"Lunchtime theatre has good menu"
by Andy MOSELEY for remotegoat on 31/03/14

This is such a good idea it’s surprising no one has thought of it before. Theatre for the lunchtime business crowd, courtesy of White Room Theatre’s Bite-Size Plays. The group have a strong track record of producing short plays at Edinburgh and other fringe festivals, and now they’ve brought a line up of four ten-minute plays to the St James Studio, a short walk from Victoria Station and Buckingham Palace.

Presented as a menu, the starter is Nice People by Gareth Brierly. It begins as an almost ‘When Harry Met Sally’ style talking head with a sweet sounding couple recounting how they met. There is nothing I can say about what happens next without completely spoiling the surprise and giving the game away, so all I’ll say is that the twist and the play are both clever and funny.
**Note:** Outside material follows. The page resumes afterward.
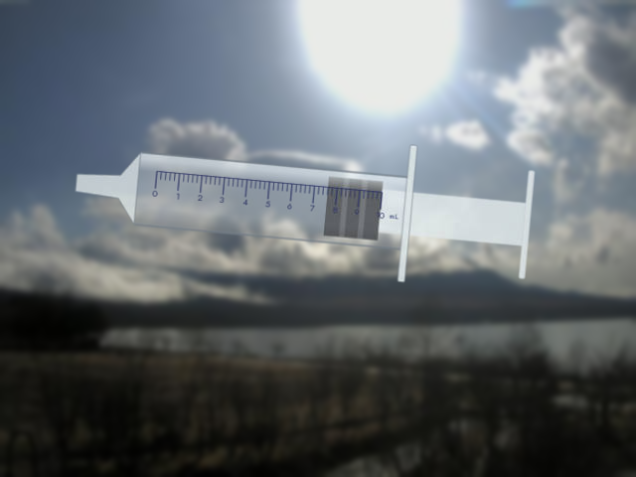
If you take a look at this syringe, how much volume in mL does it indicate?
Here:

Miles Mlambo and Tegen Hitchens as the young couple both have superb delivery, making this the ideal starter.

The main course is Cake on a Plate by Gina Schien, a monologue with Nicole Ollivere playing a teacher in charge of a slightly unruly class with one pupil in particular causing her problems. It’s less inventive than the other courses but still has enough good lines to fill ten minutes without dragging.

Dessert is Tell Someone Who Cares by Sarah Browne. Set in a coffee bar where two friends are having their regular weekly meet up, both characters break the fourth wall and reveal their inner thoughts to the audience. This adds an extra dimension to the conversation and elevates it above the mundane as the actors reveal what they think of each other, and what is really going on in their own lives. Hitchens and Louise Fairbrother feed off each other excellently as the two friends, helped by a clever script with some great lines, particularly a reference to The Only Ways is Essex, and even the names of the characters adds to the comedy.
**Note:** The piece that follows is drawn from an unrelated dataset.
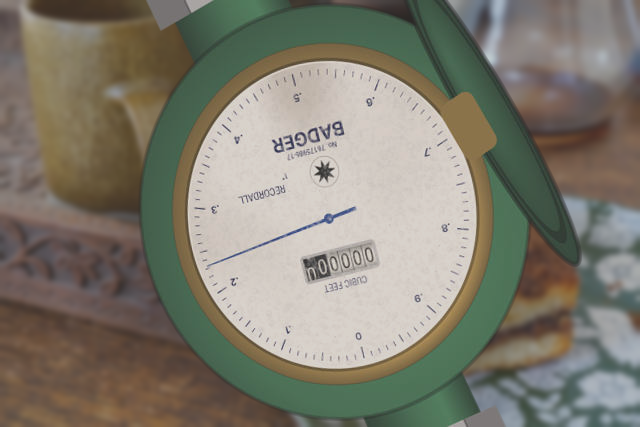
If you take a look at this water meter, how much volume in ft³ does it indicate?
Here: 0.23 ft³
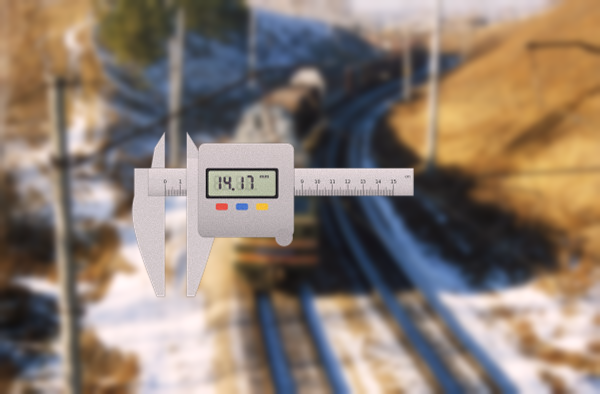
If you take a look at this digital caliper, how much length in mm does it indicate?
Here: 14.17 mm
Coffee is Undress Me Clarence by Doug Grissom. Rather than being the take it or leave it last course this is actually the strongest play as Alexander Hathaway as Clarence is instructed by Cassandra Foster, playing his wife, to imagine he is undressing her and talk about what he is doing. From rebuking him for skipping several key moments of the process, to chastising him for his choice of imagined underwear colour, and complaining about inconsistencies in his account, Foster gets little pleasure from Clarence’s account, and Clarence himself is wonderfully disinterested in the process, sounding like it is an obligation he takes no pleasure in. The deadpan delivery of a very funny script makes it funnier still and a great end to the overall production.

At less than ten minutes each the plays provide a perfect lunchtime accompaniment. Light and entertaining, humorous and well observed, it’s a great way to break up a day’s work, and far more entertaining than most other things you could do on a lunchtime in Victoria.